--- Start Document text ---

INDIANAPOLIS, March 1, 2023 /PRNewswire/ -- Simon®, a real estate investment trust engaged in the ownership of premier shopping, dining, entertainment and mixed-use destinations, announced today that its majority-owned operating partnership subsidiary, Simon Property Group, L.P. (the "Operating Partnership"), has agreed to sell:

  • $650 million aggregate principal amount of its 5.500% Notes due 2033, and

  • $650 million aggregate principal amount of its 5.850% Notes due 2053.

Combined, the two new issues of senior notes have a weighted average term of 20 years and a weighted average coupon rate of 5.675%. The offering is expected to close on March 8, 2023, subject to customary closing conditions.

The Operating Partnership intends to use the net proceeds of the offering to fund the planned optional redemption of its 2.750% notes due June 2023 and floating rate notes due January 2024 (with interest reset quarterly at compounded SOFR plus 0.43%, resulting in interest of 3.94% at December 31, 2022), and for general corporate purposes, including to repay other indebtedness.

Citigroup, J.P. Morgan, Mizuho and Scotiabank are serving as joint book-running managers of the public offering, which is being conducted under the Operating Partnership's shelf registration statement filed with the Securities and Exchange Commission. Any offer of securities will be made by means of the prospectus supplement and accompanying prospectus.

--- End Document text ---

> [Task A]: Using the Simon notes release, decide whether each statement agrees with it: (i) the offering is expected to close on March 8, 2023; (ii) the 5.850% Notes are due in 2033; (iii) the weighted average coupon rate of the two issues is 5.5%. Answer yes or no for each, quoting the words of the release that settle it.
> [Task B]: Pick up the Simon notes release after its last sentence and keep writing it.
The lines after this are separate material with no link to the Simon notes release.

--- Start Dataset section ---

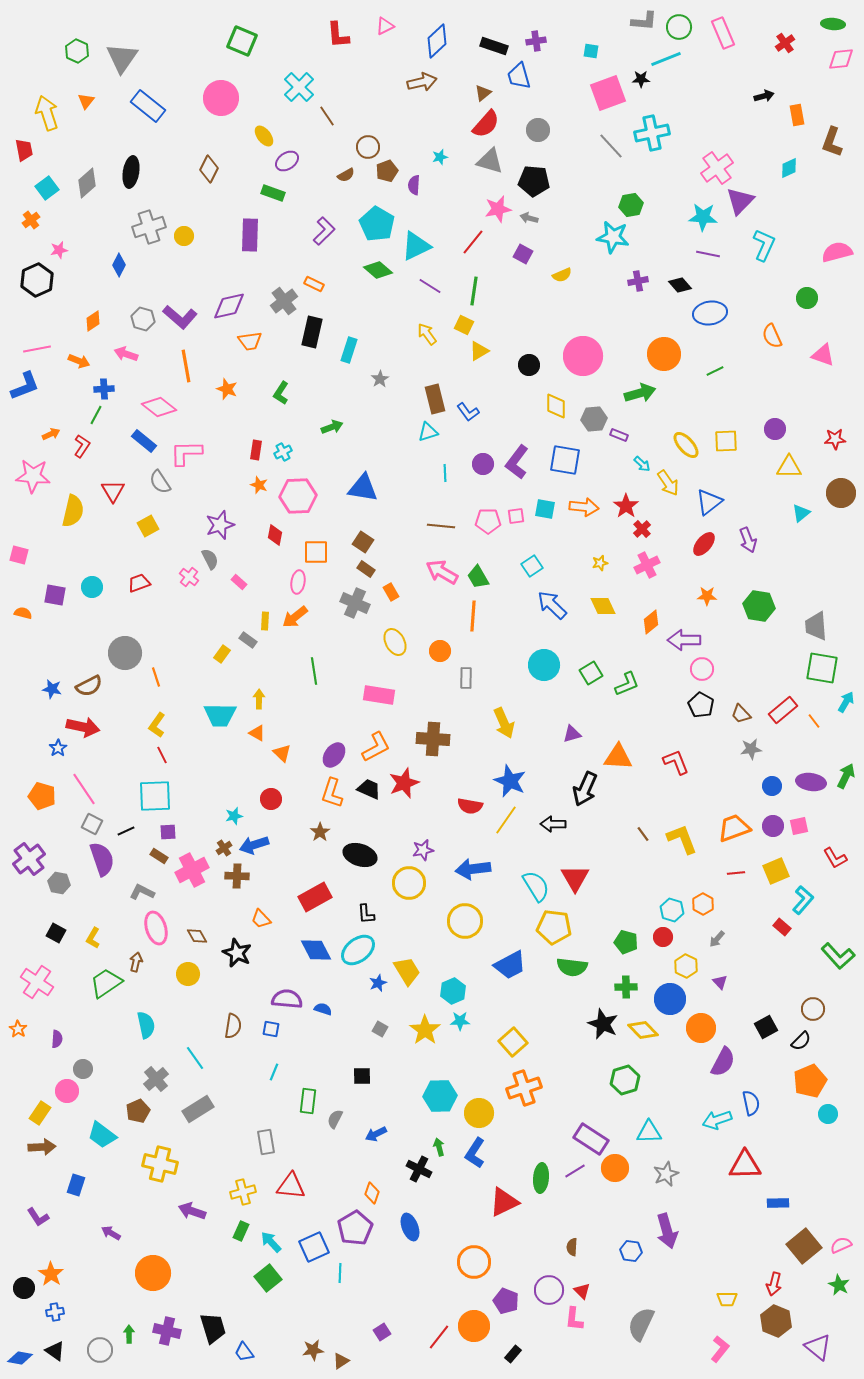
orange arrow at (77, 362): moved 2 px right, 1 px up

--- End Dataset section ---

> [Final result A]:
(i) Yes: "The offering is expected to close on March 8, 2023, subject to customary closing conditions."
(ii) No: "$650 million aggregate principal amount of its 5.850% Notes due 2053."
(iii) No: "a weighted average coupon rate of 5.675%."

> [Final result B]:
When available, copies of the prospectus supplement and accompanying prospectus can be obtained by contacting: Citigroup Global Markets Inc., c/o Broadridge Financial Solutions, 1155 Long Island Avenue, Edgewood, NY 11717, telephone: 1-800-831-9146, or email: prospectus@citi.com; J.P. Morgan Securities LLC, c/o Broadridge Financial Solutions, Attn: Prospectus Department, 1155 Long Island Avenue, Edgewood, NY 11717, or by telephone: 1-866-803-9204; Mizuho Securities USA LLC, 1271 Avenue of the Americas, New York, New York 10020, Attention: Debt Capital Markets, by telephone: 1-866-271-7403; or Scotia Capital (USA) Inc. at 250 Vesey Street, New York, NY 10281, Attention: Debt Capital Markets, or by calling: 1-800-372-3930.

This press release shall not constitute an offer to sell or the solicitation of an offer to buy, nor shall there be any sale of, these securities in any state or other jurisdiction in which such offer, solicitation or sale would be unlawful prior to registration or qualification under the securities laws of any such state or other jurisdiction.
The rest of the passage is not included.